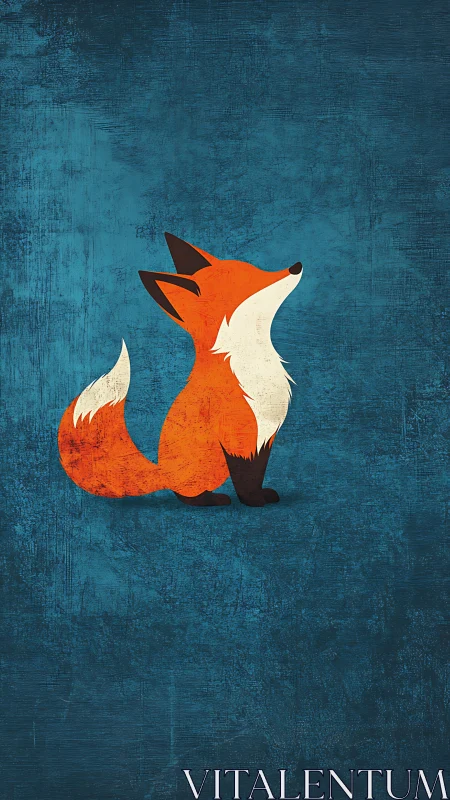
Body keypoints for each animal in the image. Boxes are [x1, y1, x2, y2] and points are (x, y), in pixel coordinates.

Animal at [58, 233, 303, 507]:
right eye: (246, 282)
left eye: (257, 270)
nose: (296, 266)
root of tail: (162, 472)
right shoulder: (239, 439)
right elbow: (245, 479)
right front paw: (252, 501)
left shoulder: (265, 438)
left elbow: (258, 474)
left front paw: (262, 494)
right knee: (185, 494)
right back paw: (209, 500)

· · · ·

**Task details:**
Nothing but an exact copy of the data above, minus its pictures, should appear in the response.

**Final answer:**
Body keypoints for each animal in the image. Boxes are [x1, y1, x2, y2] and points are (x, y), in pixel coordinates.

Animal at [58, 233, 303, 507]:
right eye: (246, 282)
left eye: (257, 270)
nose: (296, 266)
root of tail: (162, 472)
right shoulder: (239, 439)
right elbow: (245, 479)
right front paw: (252, 501)
left shoulder: (265, 438)
left elbow: (258, 474)
left front paw: (262, 494)
right knee: (185, 494)
right back paw: (209, 500)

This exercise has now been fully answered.